If you like indie games (especially those popular enough to have steam pages), singleplayer games, or retro games, it's a great OS. (It's actually superior to run retro games on Mint versus Windows, from my experience, trying to get some of them to run on Windows was an absolute nightmare.)

I have had no drivers issues, didn't really have to go out of my way to "set things up." Though I would recommend having a rig with an AMD gpu. Nvidia is the one you run into more drivers issues with. I did swap to pipewire manually but it's not really necessary. Everything I've stuck in has been serviceable as plug-and-play, though some I've added tweaks to some things for my own tastes over the years.

A_Random_Idiot ,

I mean, I’ve had pretty much the same experience on ubuntu

the few games (outside of ones with broken DRM that will never work on linux, regardless of distro) that I have had problems with, have all been proton related and fixed in a future proton update.

Hell I even played Cyberpunk 2077 on release day, thats pretty fuckin amazing in and of itself, even if it did have some minor issues like ambient audio not working at the time.

CodingCarpenter ,

How do you get Bluetooth controllers to connect. I’ve got an Xbox One controller and for the life of me I cannot get the damn computer to see it. I ended up just hooking it up to my steam deck so I got some use out of it

Zzombiee2361 ,

Have tried to install xpadneo?

veng ,

I just bought one of those 8bitdo usb adaptors - it works perfectly with Xbox one controllers etc

InterSynth , in What’s the best distro for gaming on linux? Any tips and tricks?
@InterSynth@kbin.social avatar

Nobara is my choice. It's based on Fedora, which is a very solid base already, and Nobara adds numerous fixes that will save you days if not weeks of headaches, especially if you have an NVIDIA GPU.

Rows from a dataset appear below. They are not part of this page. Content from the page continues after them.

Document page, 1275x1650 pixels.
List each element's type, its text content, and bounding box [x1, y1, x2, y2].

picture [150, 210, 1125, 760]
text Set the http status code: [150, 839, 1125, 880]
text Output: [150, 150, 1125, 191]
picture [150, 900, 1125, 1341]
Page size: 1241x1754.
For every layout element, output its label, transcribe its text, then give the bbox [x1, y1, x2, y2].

darcmage , in What’s the best distro for gaming on linux? Any tips and tricks?

You’ll get better suggestions if you mention the games you play and the hardware you’re using. For example, destiny 2 is still unplayable in Linux because of choices made by the game devs.

Frostwolf OP ,
@Frostwolf@lemmy.world avatar

Thanks for mentioning it. Nothing too modern. Fallout 4, Skyrim and Starcraft 2 are my staples but C and C games like Tiberium Wars and older would be nice too. I wouldn’t count on modern games to run perfectly but maybe there’s a chance that older games can?

darcmage ,

If you’re not having any issues playing these games in windows, they’ll most likely work perfectly fine in Linux. I had no issues running fallout 4, Skyrim and StarCraft 2.

Distro choice is less important than you think but there’s always distrochooser.

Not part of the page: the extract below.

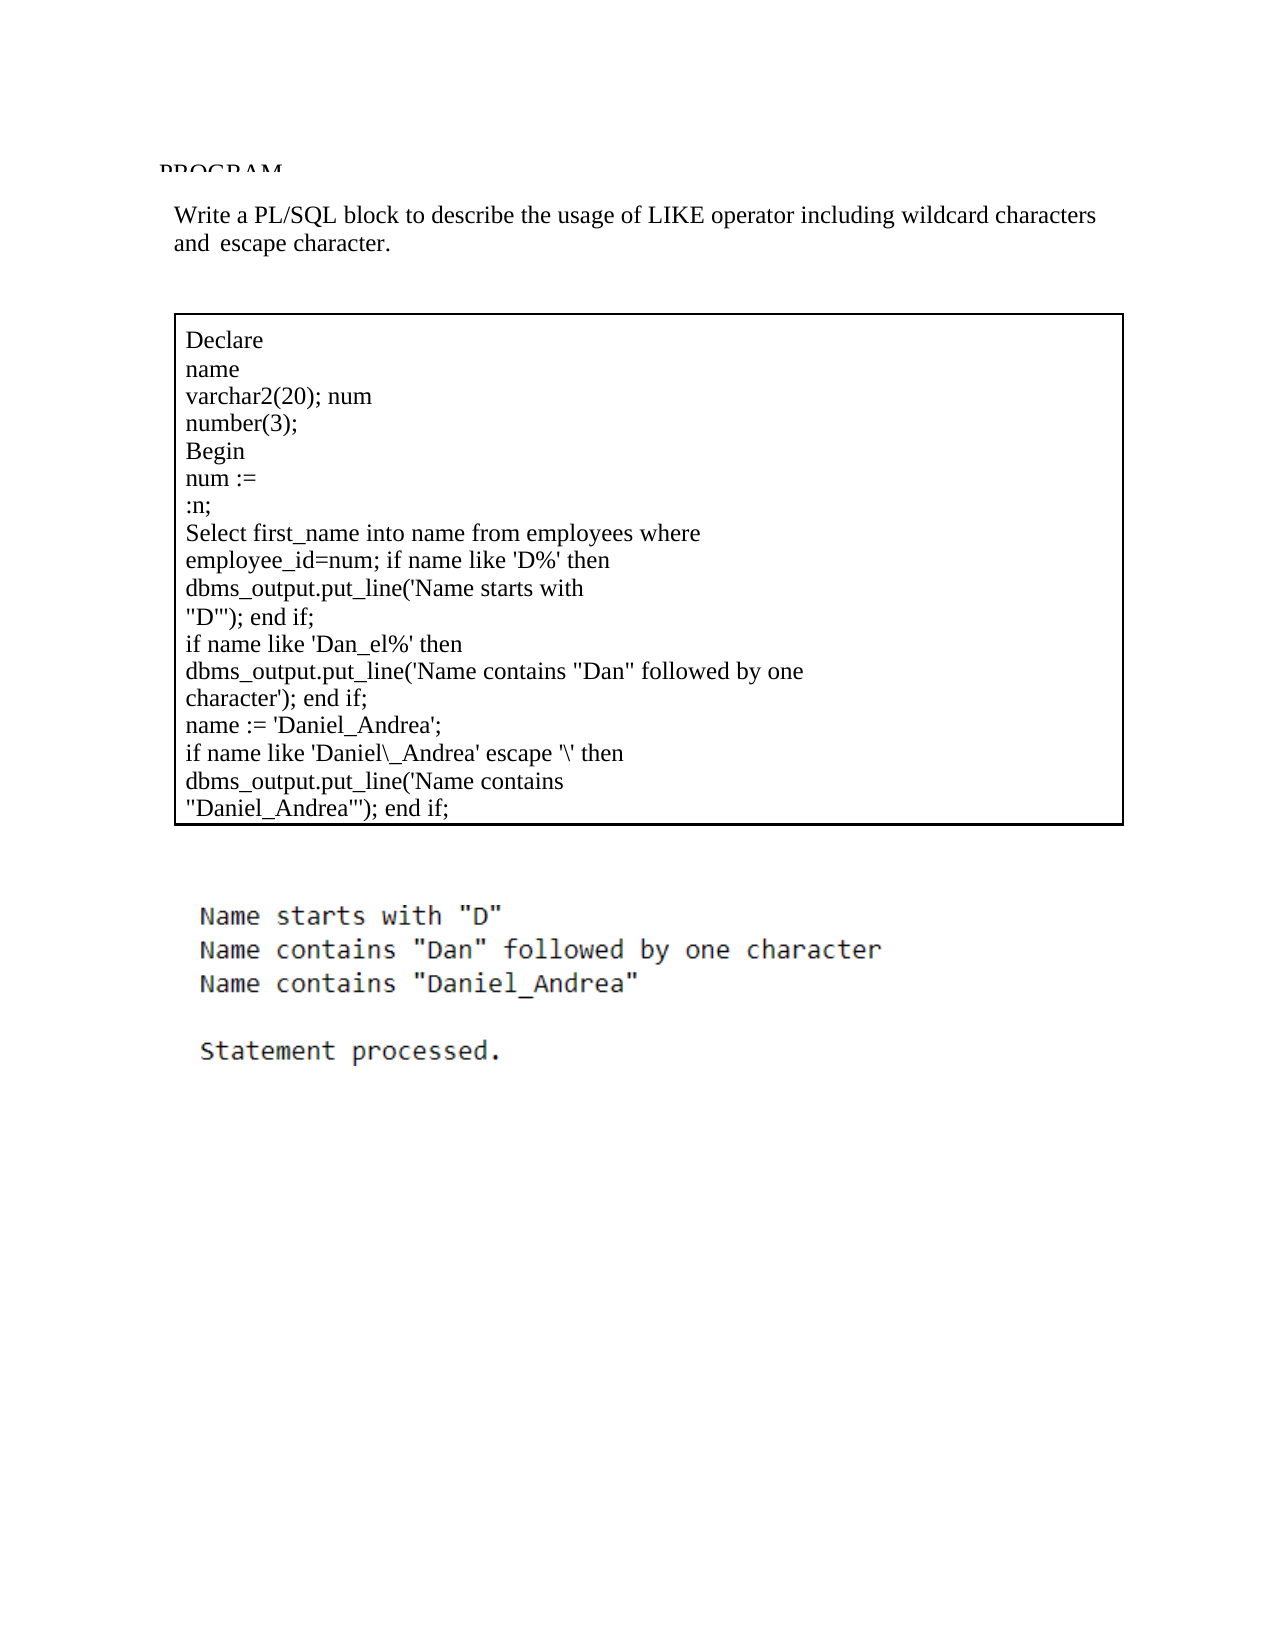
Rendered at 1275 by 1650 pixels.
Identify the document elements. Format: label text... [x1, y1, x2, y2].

interloper , in My Experience Switching From NVIDIA To AMD

Wish I bought my computer with AMD graphics, nvidia works for me now but it’s still a struggle to get it how I like.

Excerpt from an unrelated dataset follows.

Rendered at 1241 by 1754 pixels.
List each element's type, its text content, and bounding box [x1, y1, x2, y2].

Vahenir , in What’s the best distro for gaming on linux? Any tips and tricks?
@Vahenir@lemmy.world avatar

I can say garuda linux (KDE Dragonized gaming edition) myself if you want to give that a shot. I did swap from windows 11 to that after some testing with other distros it was the one that felt like it just worked out of the box. Unless the game you want to play runs some form of anticheat it will typically work.

I did also get CnC3 working on it through steam/proton. As for how fiddly it is to get games running. If you own them on steam you pretty much just need to go into the properties and flip them over to use whatever the latest proton version is and install as normal. Modding will take a few more steps when it comes to skyrim etc but i havent really tried going into that too heavily myself. Unfortunately the vortex mod manager pretty much explodes if you try to use it on linux so you end up having to install mods manually but there is a mod manager that may do the trick “Mod organizer 2” but I’ve never used it.